• [WHAT THE EXERCISE ASKS] Revise the lines below so that every occurrence of "chart" reads "graph", keeping all other text unchanged and omitting the pictures.

• [AVAILABLE DATA]
--
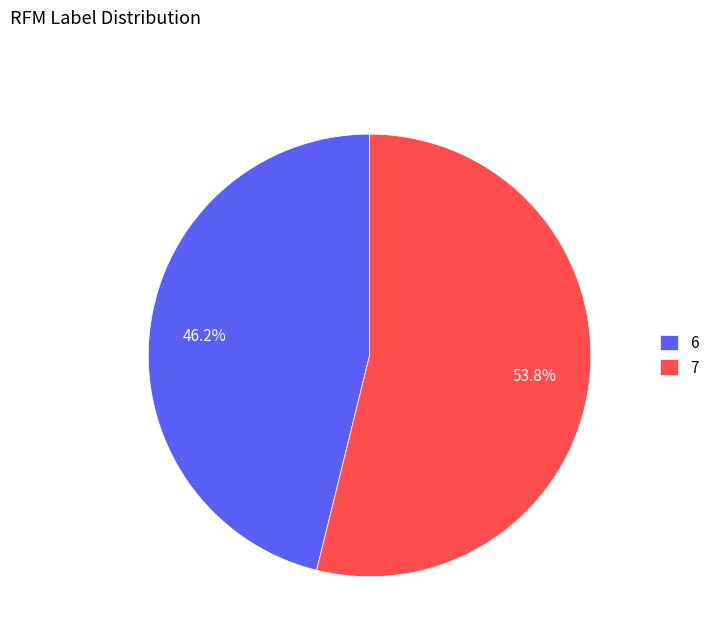

Which category has the smallest portion of the pie?

6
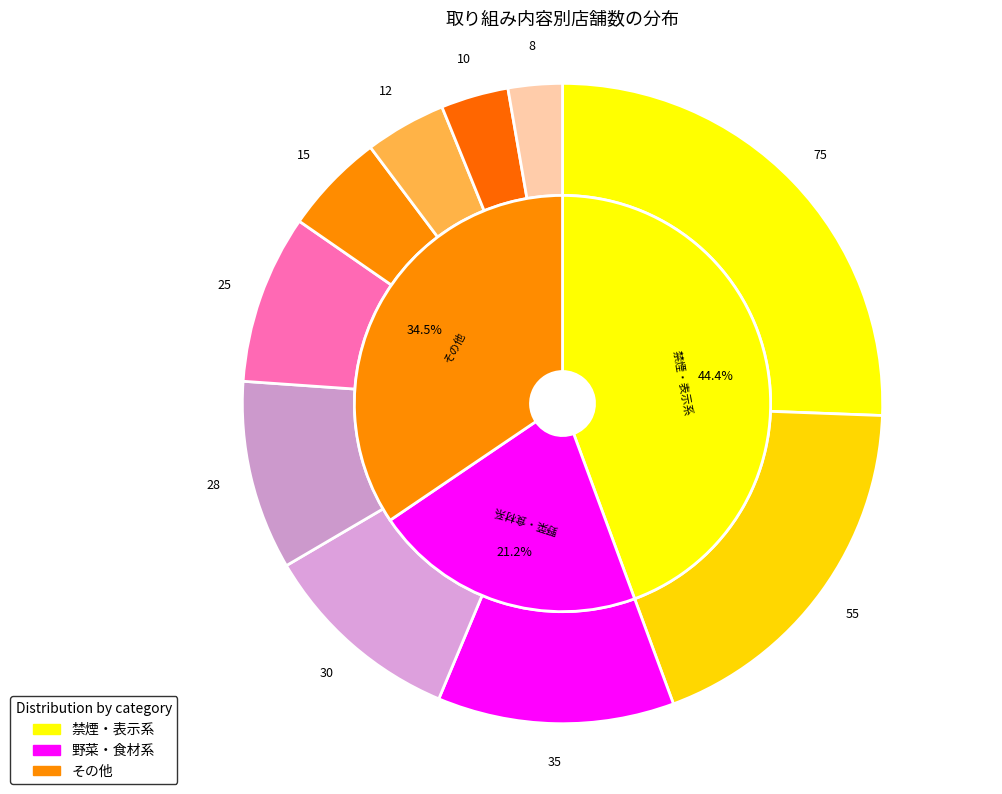

Is there a majority slice in this chart?

No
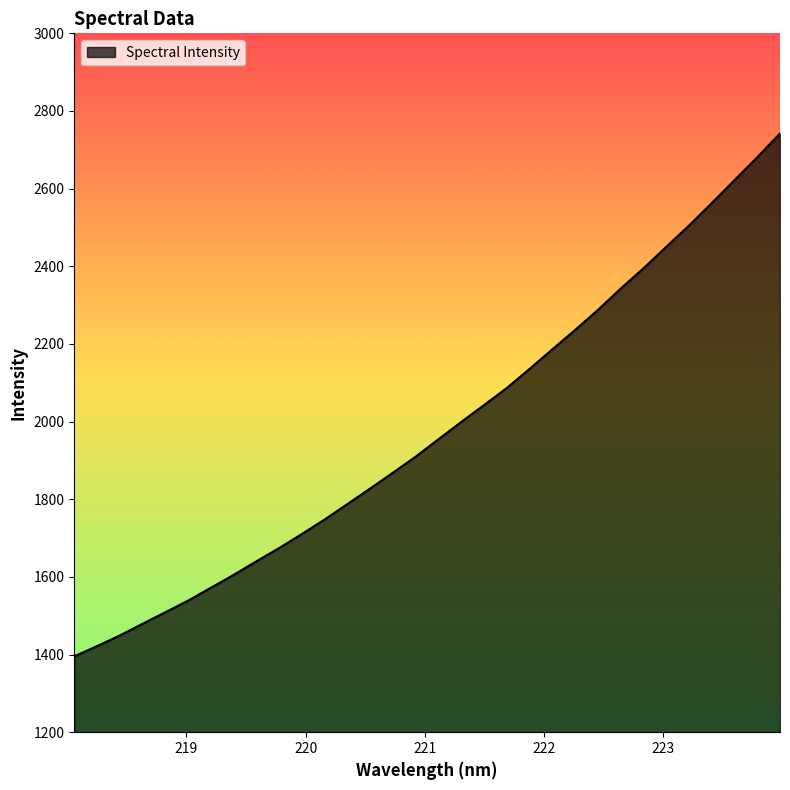

Count the number of data series in this chart.

1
--
• [WRITTEN REPLY]
Which category has the smallest portion of the pie?

6

Is there a majority slice in this graph?

No

Count the number of data series in this graph.

1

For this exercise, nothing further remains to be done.